[Work to complete]
1. Reproduce the fall updates post word for word, starting at "This past weekend" and ending at "were working at.".
2. In the fall updates post, where is Eric living and farming?
3. Decide whether each statement agrees with the fall updates post, answering yes or no and quoting the deciding words: (a) New wedding inquiries stopped being accepted about eight months ago. (b) The soap business will move to Worlds End in the fall. (c) Twenty ewes stood watch at the fence when the ram arrived.

[Text block]
Tuesday, October 15, 2019

fall updates


The frost came about a week ago and with it, a new breeding ram.

The ram arrived with a pair of big bearded men inside a trailer full of travelers. It was after midnight and the evening was excruciatingly drawn out. I tried and was annoyed by Rilke, let the dogs up on the couch with me in a moment of weakness and then passed the last hour engaged in an unsettling epic scroll, at the end of which I was seriously contemplating downloading Anna Wintour's Master Class (!)

Shortly after 1am the lights of the animal transport big rig flashed around my living room and I pulled on my gear and hiked up to the sheep. The frost had already fallen, the field frozen and crunching underfoot. Earlier, around dusk I had poked around the flower field, cutting some things to save for good measure. Frost is a strange moment, and stranger still for me this year when flowers seem to be failing me. Or I'm failing them. I try not to overthink it. 

The men take the ram off the truck and I wish I had the gumption or nerve to photograph this uncanny process because this small pretty ram lamb looks like he's being handled by big beefy body guards, one on either side of him as they escort him to the barn while 20 female ewes stand watch at the fence 50 yards away.

Caption would read: 1:25 am, enter the club.


Iterations. In farming, they fall in neat blocks; summed up in seasons and years. Farmers talk a lot about their work in these blocks like; 'year one' (a sandstorm of a time) or 'year five' (when most people find a stride). This was 'year eight' for us; we grew a lot more food with the help of Meg Paska and ran the farm with just women - Eric is living in North Carolina and farming at Bluebird Meadows in Durham. People ask me why I wanted to run the farm with women only and I pause; do I need to explain? The pervasive imperative for women to explain themselves is a poisonous pattern.
We were curious.
We wanted to.

That said, not describing some of the joys of it would be a disservice to the project, and in time I will reflect and share. Meanwhile there are some other housekeeping bits I want to bring forth here.

One is our Saipua wedding work is moments away from being closed officially. We stopped taking new inquiries about 8 months ago, and are now finishing out the last 3 (!) remaining contracts of our tenure. All the flowers we grow at the farm now will support the floral residency program and our own personal endeavors here; be it dying material for the wool program or floral based herbal tea blends we're developing with gardener Deborah Needleman.

In the spring we're moving the soap business to Worlds End where it will continue to provide the economic engine for the slippery experiment that Saipua has become.

This past weekend I worked on two weddings in the city, one at the castle, now run by the Marlow Group as an event space. I think its the best place to throw a party in NYC. My bias aside, the food (actually locally sourced meat and produce) is the most beautiful catering around. For a moment there in that beautiful sun lit space, surrounded by our farms flowers I thought - was I foolish to give this work up?


But for something new to emerge, I had to let this part of Saipua go. I think it became painstakingly hard to maintain emotional enthusiasm for strangers weddings. I ran out of steam, ran out of the energy to be present for clients in the way they deserved -- and my company, full of the most sensitive and sharp people in the floral world felt it too. It began to feel too much like a business, cold like so many of the wedding venues (wedding factories we call them) we were working at.

Some florist companies operate like a well oiled machine in the wedding industry. I look around and see them and applaud them. They act professionally and have clearly delineated boundaries intact for their staff and client relationships.

[Lens distortion parameter data]
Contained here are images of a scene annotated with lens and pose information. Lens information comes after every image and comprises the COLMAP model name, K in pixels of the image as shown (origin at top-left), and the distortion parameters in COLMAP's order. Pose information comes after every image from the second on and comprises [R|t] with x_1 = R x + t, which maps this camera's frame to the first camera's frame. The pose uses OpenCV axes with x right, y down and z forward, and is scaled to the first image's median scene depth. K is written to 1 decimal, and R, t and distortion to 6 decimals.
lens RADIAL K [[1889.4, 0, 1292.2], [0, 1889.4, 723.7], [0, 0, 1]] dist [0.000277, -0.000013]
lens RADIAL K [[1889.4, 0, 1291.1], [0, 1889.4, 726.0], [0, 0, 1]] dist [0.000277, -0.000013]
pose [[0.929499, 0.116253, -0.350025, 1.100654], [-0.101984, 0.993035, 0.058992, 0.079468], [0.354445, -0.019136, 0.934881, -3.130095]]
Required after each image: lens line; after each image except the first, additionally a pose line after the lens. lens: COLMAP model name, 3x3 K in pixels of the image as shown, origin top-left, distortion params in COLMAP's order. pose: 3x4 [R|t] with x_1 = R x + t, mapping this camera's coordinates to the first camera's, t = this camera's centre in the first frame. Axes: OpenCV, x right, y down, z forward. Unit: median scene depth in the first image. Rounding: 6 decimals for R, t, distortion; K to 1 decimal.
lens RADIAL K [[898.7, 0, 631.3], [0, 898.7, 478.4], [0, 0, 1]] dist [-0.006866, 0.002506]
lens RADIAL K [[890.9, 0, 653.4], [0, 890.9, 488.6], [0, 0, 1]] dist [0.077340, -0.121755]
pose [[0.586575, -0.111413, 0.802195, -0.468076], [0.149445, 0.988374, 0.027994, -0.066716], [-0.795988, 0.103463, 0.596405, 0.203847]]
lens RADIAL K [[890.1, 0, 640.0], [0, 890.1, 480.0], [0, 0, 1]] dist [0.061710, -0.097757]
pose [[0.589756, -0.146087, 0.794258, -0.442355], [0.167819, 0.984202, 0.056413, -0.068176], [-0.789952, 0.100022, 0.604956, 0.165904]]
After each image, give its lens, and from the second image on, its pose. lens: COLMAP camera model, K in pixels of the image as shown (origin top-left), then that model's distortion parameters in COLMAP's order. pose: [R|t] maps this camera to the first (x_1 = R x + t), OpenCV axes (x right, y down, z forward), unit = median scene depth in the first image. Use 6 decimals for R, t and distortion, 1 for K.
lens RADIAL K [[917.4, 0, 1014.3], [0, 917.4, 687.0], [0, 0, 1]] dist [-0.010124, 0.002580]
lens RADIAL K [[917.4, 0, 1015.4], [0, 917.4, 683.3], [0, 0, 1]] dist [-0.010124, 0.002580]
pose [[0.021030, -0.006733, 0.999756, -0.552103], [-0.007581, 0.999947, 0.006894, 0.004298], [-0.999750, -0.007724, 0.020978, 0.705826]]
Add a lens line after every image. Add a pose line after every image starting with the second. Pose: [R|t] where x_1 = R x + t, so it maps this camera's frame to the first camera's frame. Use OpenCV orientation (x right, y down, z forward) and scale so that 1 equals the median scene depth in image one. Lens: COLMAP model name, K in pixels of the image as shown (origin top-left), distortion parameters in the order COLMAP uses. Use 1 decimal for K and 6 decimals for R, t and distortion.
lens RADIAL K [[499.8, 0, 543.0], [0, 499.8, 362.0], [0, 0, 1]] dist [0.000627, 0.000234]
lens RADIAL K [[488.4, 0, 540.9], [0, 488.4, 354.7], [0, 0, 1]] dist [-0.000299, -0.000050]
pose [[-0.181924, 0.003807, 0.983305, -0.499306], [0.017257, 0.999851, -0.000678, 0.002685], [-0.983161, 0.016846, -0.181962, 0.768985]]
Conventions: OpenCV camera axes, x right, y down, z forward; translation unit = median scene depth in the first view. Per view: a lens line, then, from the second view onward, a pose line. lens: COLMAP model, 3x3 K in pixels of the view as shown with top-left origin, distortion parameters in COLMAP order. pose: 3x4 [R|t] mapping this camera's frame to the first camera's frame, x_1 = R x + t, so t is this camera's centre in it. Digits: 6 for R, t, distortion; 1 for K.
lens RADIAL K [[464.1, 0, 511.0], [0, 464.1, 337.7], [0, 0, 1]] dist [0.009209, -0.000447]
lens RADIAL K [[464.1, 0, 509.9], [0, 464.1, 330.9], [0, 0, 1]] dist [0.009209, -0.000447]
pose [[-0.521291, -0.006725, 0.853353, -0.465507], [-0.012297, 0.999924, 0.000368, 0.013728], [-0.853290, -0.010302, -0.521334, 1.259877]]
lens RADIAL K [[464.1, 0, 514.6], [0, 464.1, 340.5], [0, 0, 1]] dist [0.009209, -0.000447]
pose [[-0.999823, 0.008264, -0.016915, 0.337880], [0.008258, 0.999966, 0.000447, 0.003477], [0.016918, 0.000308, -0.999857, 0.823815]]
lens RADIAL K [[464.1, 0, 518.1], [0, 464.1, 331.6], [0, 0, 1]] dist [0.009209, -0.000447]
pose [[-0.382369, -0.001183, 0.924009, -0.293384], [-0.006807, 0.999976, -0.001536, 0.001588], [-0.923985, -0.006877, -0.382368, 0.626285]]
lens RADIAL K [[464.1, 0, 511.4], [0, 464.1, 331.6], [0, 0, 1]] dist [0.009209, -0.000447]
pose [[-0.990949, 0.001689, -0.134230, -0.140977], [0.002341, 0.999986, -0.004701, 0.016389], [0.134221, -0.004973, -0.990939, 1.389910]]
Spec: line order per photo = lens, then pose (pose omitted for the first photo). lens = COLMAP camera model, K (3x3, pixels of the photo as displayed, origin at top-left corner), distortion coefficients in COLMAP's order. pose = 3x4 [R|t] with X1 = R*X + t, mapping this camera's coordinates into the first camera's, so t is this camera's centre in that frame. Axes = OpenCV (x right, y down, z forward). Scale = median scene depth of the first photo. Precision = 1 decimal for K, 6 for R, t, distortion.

[Solutions]
1.
This past weekend I worked on two weddings in the city, one at the castle, now run by the Marlow Group as an event space. I think its the best place to throw a party in NYC. My bias aside, the food (actually locally sourced meat and produce) is the most beautiful catering around. For a moment there in that beautiful sun lit space, surrounded by our farms flowers I thought - was I foolish to give this work up?


But for something new to emerge, I had to let this part of Saipua go. I think it became painstakingly hard to maintain emotional enthusiasm for strangers weddings. I ran out of steam, ran out of the energy to be present for clients in the way they deserved -- and my company, full of the most sensitive and sharp people in the floral world felt it too. It began to feel too much like a business, cold like so many of the wedding venues (wedding factories we call them) we were working at.

2. He is living in North Carolina and farming at Bluebird Meadows in Durham.

3.
(a) Yes: "We stopped taking new inquiries about 8 months ago"
(b) No: "In the spring we're moving the soap business to Worlds End"
(c) Yes: "while 20 female ewes stand watch at the fence 50 yards away"